◆ **Document segment**
--- Start ---

On this page:
9.5.1 Beta Distributions
Beta-Dist
beta-dist
beta-dist-alpha
beta-dist-beta
9.5.2 Cauchy Distributions
Cauchy-Dist
cauchy-dist
cauchy-dist-mode
cauchy-dist-scale
9.5.3 Delta Distributions
Delta-Dist
delta-dist
delta-dist-mean
9.5.4 Exponential Distributions
Exponential-Dist
exponential-dist
exponential-dist-mean
9.5.5 Gamma Distributions
Gamma-Dist
gamma-dist
gamma-dist-shape
gamma-dist-scale
9.5.6 Logistic Distributions
Logistic-Dist
logistic-dist
logistic-dist-mean
logistic-dist-scale
9.5.7 Normal Distributions
Normal-Dist
normal-dist
normal-dist-mean
normal-dist-stddev
9.5.8 Triangular Distributions
Triangle-Dist
triangle-dist
triangle-dist-min
triangle-dist-max
triangle-dist-mode
9.5.9 Truncated Distributions
Truncated-Dist
truncated-dist
truncated-dist-original
truncated-dist-min
truncated-dist-max
9.5.10 Uniform Distributions
Uniform-Dist
uniform-dist
uniform-dist-min
uniform-dist-max

9.5 Real Distribution Families 🔗

The distribution object constructors documented in this section return uniquely defined distributions for the largest possible parameter domain. This usually means that they return distributions for a larger domain than their mathematical counterparts are defined on.

For example, those that have a scale parameter, such as cauchy-dist, logistic-dist, exponential-dist and normal-dist, are typically undefined for a zero scale. However, in floating-point math, it is often useful to simulate limits in finite time using special values like +inf.0. Therefore, when a scale-parameterized family’s constructor receives 0, it returns a distribution object that behaves like a Delta-Dist:
> (pdf (normal-dist 1 0) 1)

+inf.0

> (pdf (normal-dist 1 0) 1.0000001)

0.0

Further, negative scales are accepted, even for exponential-dist, which results in a distribution with positive scale reflected about zero.

Some parameters’ boundary values give rise to non-unique limits. Sometimes the ambiguity can be resolved using necessary properties; see Gamma-Dist for an example. When no resolution exists, as with (beta-dist 0 0), which puts an indeterminate probability on the value 0 and the rest on 1, the constructor returns an undefined distribution.

Some distribution object constructors attempt to return sensible distributions when given special values such as +inf.0 as parameters. Do not count on these yet.

Many distribution families, such as Gamma-Dist, can be parameterized on either scale or rate (which is the reciprocal of scale). In all such cases, the implementations provided by math/distributions are parameterized on scale.

--- End ---

◆ **Given records**

--- Start ---

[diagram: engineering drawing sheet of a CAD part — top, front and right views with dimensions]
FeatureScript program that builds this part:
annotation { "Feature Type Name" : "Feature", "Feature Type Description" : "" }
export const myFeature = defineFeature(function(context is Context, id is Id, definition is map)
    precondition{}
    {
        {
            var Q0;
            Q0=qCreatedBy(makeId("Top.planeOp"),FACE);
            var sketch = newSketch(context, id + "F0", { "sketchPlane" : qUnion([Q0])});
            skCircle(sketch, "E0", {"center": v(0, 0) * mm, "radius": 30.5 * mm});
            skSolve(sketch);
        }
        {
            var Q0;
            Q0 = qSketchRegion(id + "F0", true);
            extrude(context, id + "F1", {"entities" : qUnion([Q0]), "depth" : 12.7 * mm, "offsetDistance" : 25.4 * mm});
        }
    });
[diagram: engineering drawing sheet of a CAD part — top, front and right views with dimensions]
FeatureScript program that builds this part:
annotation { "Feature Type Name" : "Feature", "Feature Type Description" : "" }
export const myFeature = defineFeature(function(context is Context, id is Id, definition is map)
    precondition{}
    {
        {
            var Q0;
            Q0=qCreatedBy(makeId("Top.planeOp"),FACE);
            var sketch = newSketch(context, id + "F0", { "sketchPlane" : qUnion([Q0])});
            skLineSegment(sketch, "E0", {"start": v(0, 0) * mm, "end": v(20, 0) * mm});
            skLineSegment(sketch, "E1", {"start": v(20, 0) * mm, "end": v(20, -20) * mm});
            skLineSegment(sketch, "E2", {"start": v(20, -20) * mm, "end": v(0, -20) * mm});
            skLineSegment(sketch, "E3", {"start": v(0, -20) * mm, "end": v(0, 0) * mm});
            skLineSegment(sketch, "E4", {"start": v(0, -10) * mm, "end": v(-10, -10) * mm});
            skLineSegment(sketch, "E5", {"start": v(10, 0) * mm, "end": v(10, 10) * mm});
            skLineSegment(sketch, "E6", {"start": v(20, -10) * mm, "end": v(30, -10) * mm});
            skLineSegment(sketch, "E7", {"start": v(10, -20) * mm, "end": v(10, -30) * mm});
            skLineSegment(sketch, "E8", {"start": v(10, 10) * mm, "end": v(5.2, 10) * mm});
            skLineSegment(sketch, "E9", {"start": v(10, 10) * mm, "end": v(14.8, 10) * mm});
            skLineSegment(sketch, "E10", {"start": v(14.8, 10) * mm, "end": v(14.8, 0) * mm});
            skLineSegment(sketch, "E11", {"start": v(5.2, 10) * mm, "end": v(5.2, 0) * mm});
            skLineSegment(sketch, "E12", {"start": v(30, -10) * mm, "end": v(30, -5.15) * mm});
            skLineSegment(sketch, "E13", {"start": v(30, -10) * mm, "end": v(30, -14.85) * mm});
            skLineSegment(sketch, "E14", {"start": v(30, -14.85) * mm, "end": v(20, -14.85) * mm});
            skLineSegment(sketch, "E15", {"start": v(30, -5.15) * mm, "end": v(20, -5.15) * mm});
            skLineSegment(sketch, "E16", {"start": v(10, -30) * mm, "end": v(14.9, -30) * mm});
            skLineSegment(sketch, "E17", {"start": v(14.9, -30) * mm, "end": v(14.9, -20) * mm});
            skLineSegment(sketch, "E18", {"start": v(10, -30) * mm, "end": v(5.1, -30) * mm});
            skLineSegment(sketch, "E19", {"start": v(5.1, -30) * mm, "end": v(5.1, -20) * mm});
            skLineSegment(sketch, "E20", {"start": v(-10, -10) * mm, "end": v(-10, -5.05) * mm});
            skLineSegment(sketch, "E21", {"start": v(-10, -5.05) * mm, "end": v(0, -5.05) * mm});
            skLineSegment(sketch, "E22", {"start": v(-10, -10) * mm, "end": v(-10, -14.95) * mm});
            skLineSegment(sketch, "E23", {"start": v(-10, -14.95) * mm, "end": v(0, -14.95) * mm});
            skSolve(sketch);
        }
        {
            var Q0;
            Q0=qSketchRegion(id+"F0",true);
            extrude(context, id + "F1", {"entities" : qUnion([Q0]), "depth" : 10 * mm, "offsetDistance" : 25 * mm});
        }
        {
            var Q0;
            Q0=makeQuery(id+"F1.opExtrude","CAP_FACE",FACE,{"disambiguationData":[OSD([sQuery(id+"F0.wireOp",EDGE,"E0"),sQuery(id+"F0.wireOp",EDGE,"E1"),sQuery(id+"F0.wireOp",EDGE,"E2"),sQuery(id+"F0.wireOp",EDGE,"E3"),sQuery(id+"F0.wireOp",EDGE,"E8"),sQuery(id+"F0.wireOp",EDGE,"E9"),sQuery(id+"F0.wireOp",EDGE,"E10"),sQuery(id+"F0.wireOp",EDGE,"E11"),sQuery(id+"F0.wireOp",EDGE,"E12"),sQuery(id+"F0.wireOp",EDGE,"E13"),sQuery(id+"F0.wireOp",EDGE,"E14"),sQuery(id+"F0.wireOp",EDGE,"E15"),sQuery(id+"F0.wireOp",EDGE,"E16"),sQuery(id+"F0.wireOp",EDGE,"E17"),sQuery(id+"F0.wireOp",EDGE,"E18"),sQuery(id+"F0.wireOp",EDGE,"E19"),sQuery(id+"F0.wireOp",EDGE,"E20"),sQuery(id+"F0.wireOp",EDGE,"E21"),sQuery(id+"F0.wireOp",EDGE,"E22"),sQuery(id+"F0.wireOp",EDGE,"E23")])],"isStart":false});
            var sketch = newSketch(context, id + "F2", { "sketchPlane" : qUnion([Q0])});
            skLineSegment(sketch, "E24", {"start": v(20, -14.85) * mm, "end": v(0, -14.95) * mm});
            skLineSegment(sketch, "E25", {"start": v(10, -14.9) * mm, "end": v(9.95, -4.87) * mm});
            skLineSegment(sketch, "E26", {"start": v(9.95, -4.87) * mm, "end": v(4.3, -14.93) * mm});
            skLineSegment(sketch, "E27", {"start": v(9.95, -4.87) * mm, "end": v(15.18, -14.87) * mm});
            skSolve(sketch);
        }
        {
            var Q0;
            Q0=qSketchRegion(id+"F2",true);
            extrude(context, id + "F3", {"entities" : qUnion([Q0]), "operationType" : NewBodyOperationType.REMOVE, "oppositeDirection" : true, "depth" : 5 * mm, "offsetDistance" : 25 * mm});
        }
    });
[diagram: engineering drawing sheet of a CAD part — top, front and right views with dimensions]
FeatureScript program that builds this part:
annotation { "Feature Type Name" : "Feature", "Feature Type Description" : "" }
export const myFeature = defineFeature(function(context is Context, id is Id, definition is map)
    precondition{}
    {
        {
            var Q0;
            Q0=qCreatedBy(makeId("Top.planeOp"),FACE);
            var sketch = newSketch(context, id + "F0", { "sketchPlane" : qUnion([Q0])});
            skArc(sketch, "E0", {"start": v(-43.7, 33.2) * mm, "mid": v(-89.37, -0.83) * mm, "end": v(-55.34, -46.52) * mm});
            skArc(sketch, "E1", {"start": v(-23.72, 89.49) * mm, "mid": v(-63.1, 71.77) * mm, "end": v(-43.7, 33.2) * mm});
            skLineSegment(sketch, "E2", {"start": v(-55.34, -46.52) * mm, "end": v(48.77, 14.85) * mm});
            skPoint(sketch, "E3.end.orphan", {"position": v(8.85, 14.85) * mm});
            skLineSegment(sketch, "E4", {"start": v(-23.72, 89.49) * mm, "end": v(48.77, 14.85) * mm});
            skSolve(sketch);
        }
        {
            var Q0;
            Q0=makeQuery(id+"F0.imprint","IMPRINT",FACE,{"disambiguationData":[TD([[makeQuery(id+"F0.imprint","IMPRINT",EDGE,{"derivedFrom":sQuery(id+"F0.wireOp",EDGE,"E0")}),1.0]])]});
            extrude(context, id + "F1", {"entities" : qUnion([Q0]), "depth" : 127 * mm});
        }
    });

--- End ---

◆ **What you need to do**
(A) According to the documentation on real distribution families, why does a scale-parameterized constructor such as normal-dist return a distribution that behaves like a Delta-Dist when given a scale of 0? Answer in one to three sentences.
(B) Retype the passage of the documentation on real distribution families between "Some distribution object" and "on these yet.", inclusive.
The records stand apart from the documentation on real distribution families.

◆ **Solutions to the problems**
(A) Such families are typically undefined for a zero scale. In floating-point math, however, it is often useful to simulate limits in finite time using special values like +inf.0. For that reason, a scale of 0 produces a distribution object that behaves like a Delta-Dist.

(B)
Some distribution object constructors attempt to return sensible distributions when given special values such as +inf.0 as parameters. Do not count on these yet.